Libreville — La visite officielle du président Brice Clotaire Oligui Nguema à Paris, du 19 au 22 juillet, a dépassé le cadre protocolaire pour s’ancrer dans une démarche économique stratégique. Entre cérémonies aux Invalides, dîner à l’Élysée et rencontres avec les dirigeants français, l’enjeu était clair : obtenir des engagements concrets pour le Gabon.
Alors que les caméras se sont focalisées sur la dimension diplomatique, c’est bien la suite qui retient l’attention. Après avoir échangé avec des figures majeures du secteur privé français, les Gabonais attendent désormais des actions tangibles. Quels résultats cette mobilisation de plus de 80 membres de la délégation gabonaise va-t-elle produire ?
Des partenariats aériens et miniers en première ligne
Dès son arrivée en France, le chef de l’État gabonais a rencontré Anne Rigail, directrice générale d’Air France. Le dossier aérien, loin d’être anecdotique, pourrait connaître une avancée majeure avec la conclusion d’un accord de partage de codes entre Air France et Fly Gabon. Un tel partenariat permettrait à la compagnie nationale de proposer des vols vers Paris sous son propre code d’ici la fin de l’année. Une meilleure connectivité aérienne est essentielle pour stimuler les échanges commerciaux, le tourisme et les investissements.

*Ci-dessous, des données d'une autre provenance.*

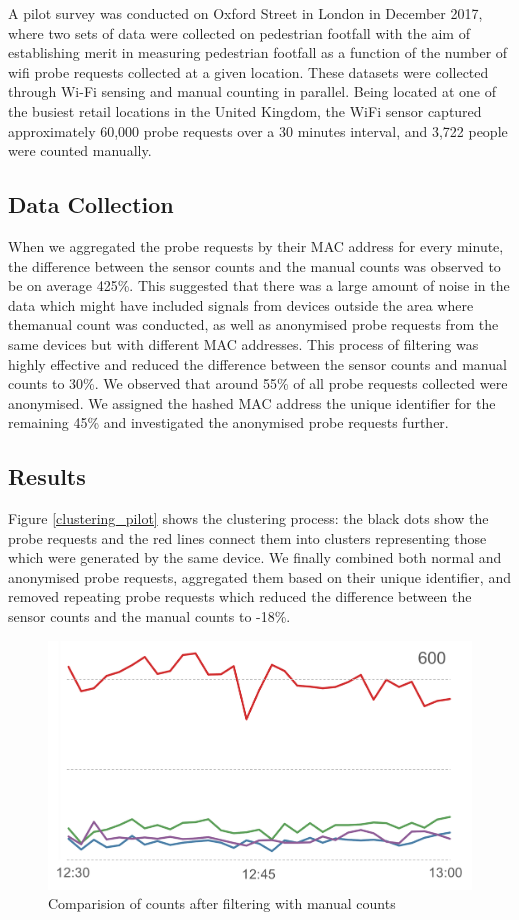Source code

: A pilot survey was conducted on Oxford Street in London in December 2017, where two sets of data were collected on pedestrian footfall with the aim of establishing merit in measuring pedestrian footfall as a function of the number of wifi probe requests collected at a given location.
These datasets were collected through Wi-Fi sensing and manual counting in parallel.
Being located at one of the busiest retail locations in the United Kingdom, the WiFi sensor captured approximately 60,000 probe requests over a 30 minutes interval, and 3,722 people were counted manually.

\subsection{Data Collection}
When we aggregated the probe requests by their MAC address for every minute, the difference between the sensor counts and the manual counts was observed to be on average 425\%.
This suggested that there was a large amount of noise in the data which might have included signals from devices outside the area where themanual count was conducted, as well as anonymised probe requests from the same devices but with different MAC addresses.
This process of filtering was highly effective and reduced the difference between the sensor counts and manual counts to 30\%.
We observed that around 55\% of all probe requests collected were anonymised.
We assigned the hashed MAC address the unique identifier for the remaining 45\% and investigated the anonymised probe requests further.

\subsection{Results}
Figure \ref{clustering_pilot} shows the clustering process: the black dots show the probe requests and the red lines connect them into clusters representing those which were generated by the same device.
We finally combined both normal and anonymised probe requests, aggregated them based on their unique identifier, and removed repeating probe requests which reduced the difference between the sensor counts and the manual counts to -18\%.

\lipsum[2]

\begin{figure}
	\begin{center}
		\includegraphics [width=\linewidth] {images/pilot_counts_comparision.png}
		\caption{Comparision of counts after filtering with manual counts}
		\label{comparision_pilot}
	\end{center}
\end{figure}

Le manganèse gabonais au cœur d’une transformation industrielle
Le lendemain, à l’Élysée, le secteur minier a occupé une place centrale. Eramet et sa filiale Comilog ont abordé avec les autorités gabonaises un protocole visant à accélérer la transformation locale du manganèse. Sous l’impulsion de Christel Bories, présidente du groupe, une feuille de route a été établie pour traiter jusqu’à 700 000 tonnes de minerai d’ici 2031. Ce projet s’accompagne de l’idée d’un fonds « Fabriqué au Gabon » et du développement d’une filière de biocharbon. Cependant, ces annonces restent pour l’instant des cadres de travail sans engagement financier définitif. La concrétisation dépendra des études en cours et des décisions d’investissement.
Booué, un projet hydroélectrique pour répondre aux besoins énergétiques
L’énergie constitue un autre pilier de cette visite. Un accord a été signé entre l’État gabonais, EDF Power Solutions et Gabon Power Company pour le projet hydroélectrique de Booué, sur l’Ogooué. Avec une capacité prévue de 400 mégawatts, ce projet vise à combler le déficit actuel de production, estimé à plus de 300 mégawatts. Bien que l’accord ne marque pas l’aboutissement final, les partenaires se sont fixé jusqu’au 31 octobre pour finaliser les termes du développement. Des réunions mensuelles sont prévues pour faire avancer les négociations.
Infrastructures et eau : le consortium omega dans la boucle
Parallèlement, le Consortium Omega, spécialisé dans les infrastructures d’eau et d’électricité, a également été reçu par le président Oligui Nguema. L’objectif ? Améliorer l’accès aux réseaux, une priorité affichée par Libreville pour renforcer les services publics et soutenir le développement économique.
Des avancées visibles, mais des attentes fortes
Au terme de la visite, plusieurs secteurs ont été mis en avant : mines, eau, énergie, sécurité et investissements. Pourtant, les montants exacts et les détails de certains engagements restent dans l’ombre, alimentant une attente légitime parmi la population.
Pour les Gabonais, l’essentiel réside dans la concrétisation des promesses. Les noms des dirigeants rencontrés importent moins que les emplois créés, l’énergie plus accessible, les réseaux d’eau améliorés et la valeur ajoutée produite localement. La véritable réussite de cette mission se mesurera aux résultats tangibles qui en découleront.
Trois échéances seront déterminantes : le rendez-vous du 31 octobre pour le projet de Booué, la finalisation de l’accord aérien avant la fin de l’année et l’évolution de la feuille de route sur le manganèse. La diplomatie économique ne se juge pas à la quantité de signatures, mais à sa capacité à transformer le quotidien des citoyens.